These are the moments when it’s instructive to remember who the people we weekly stake our happiness on are. Quentin Goodin is a college freshman from Campbellsville, Kentucky who is currently adjusting to living on campus, living in Ohio, taking semi-serious classes, college girls, and not having Mom and Dad essentially within earshot. Quentin is also playing basketball for a team ranked in the top 15 in the nation and under all the scrutiny that comes both with that, and with being Mr. Basketball in any state. (Goodin wasn’t in KY, though he was a finalist). I say all of this because Goodin is not thriving at the moment, and simply piling on just doesn’t seem right.
It’s probably not the easiest task in the world to back up Edmond Sumner. While the starting point guard is vapor thin but somehow seems to have the otherworldly leg power of Usain Bolt combined with ability to maneuver the basketball as deftly as a yo-yo, it’s going to be difficult to match up off the bench. Thus far, Goodin is posting a 3.2/1.3/1.9 line on 46% shooting in about 15 minutes per game. Those numbers actually aren’t bad on their face, but they’re hiding some serious issues.
Quentin Goodin turns the ball 35% of the time that he touches it. That’s worse than LAJ last year and roughly comparable to LAJ’s freshman campaign. In both of those cases, though, Xavier had Myles Davis, Remy Abell, and yes, Brandon Randolph to fall back on. Now, Xavier has no other point guard options. It’s Edmond Sumner, Q, or a swing man. With Xavier already not doing terribly well in protecting the ball, a backup guard who heaves it everywhere isn’t really an asset. If there’s one reason that Goodin isn’t playing as much as he could be or that Xavier seems to stagnate when he plays, it’s this. It’s not your imagination, the Musketeers are markedly worse with Goodin on the floor.

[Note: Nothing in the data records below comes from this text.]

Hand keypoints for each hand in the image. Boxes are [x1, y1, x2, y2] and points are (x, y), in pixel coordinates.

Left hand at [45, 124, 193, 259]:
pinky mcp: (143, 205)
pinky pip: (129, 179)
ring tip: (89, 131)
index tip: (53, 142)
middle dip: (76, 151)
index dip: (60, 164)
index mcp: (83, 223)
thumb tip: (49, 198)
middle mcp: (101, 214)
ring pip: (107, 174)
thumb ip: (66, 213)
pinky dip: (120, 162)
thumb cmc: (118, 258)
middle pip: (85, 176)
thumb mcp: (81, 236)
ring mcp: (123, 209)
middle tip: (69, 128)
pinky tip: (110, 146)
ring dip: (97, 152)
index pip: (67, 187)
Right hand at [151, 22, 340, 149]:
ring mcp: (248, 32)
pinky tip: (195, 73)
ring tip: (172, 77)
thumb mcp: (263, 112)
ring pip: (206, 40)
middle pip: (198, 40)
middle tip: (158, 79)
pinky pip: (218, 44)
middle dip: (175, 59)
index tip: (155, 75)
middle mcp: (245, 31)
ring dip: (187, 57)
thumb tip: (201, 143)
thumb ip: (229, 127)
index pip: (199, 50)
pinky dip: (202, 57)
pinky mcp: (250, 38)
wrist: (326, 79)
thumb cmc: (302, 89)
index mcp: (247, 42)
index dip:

The last time that Goodin posted back to back games with a positive offensive rating was against UNI and then NDSU. He’s made multiple shots in a game once since then and had multiple turnovers in seven of his eight appearances after that game against the Bison. In short, it’s not been good or even particularly close to it. The last time Goodin made a three? You guessed it, NDSU.
Somewhere underneath that avalanche of bad news is a very talented ballplayer, but is there any reason to think he can swim his way back to the top? Well, yes. Currently, Quentin’s top statistical comps are Dexter Strickland, Kedren Johnson, and Justin Cobbs. That LAJ doesn’t appear there is something of a comfort. Goodin profiles well with those players because he also passes the ball well. His assist rate of 21% is very workable if the TO rate wasn’t so high. You may not have heard of Kedren Johnson, that’s because he never figured it out and instead just kept coughing the ball up. Dexter Strickland went on to be a solid piece for a good UNC team, and Justin Cobbs, well, Justin Cobbs was excellent.
So yes, there are reasons to be concerned about Quentin Goodin. He simply turns the ball over way too much to be an effective ballhandler at the college level, and his outside shooting hasn’t come around yet at all. On the other hand, he’s a big body guard who has played mostly without fear this year. He attacks the rim frequently and finishes there better than Sumner did as a freshman or Myles Davis ever has. He also occasionally does this. Right now a guy with his statistical profile and body size can go either way. Coach Mack turned Dee Davis into an elite point guard and figured out a way to survive with Brad Redford handling the ball. There’s no reason to think that Quentin Goodin still can’t be exactly what was advertised.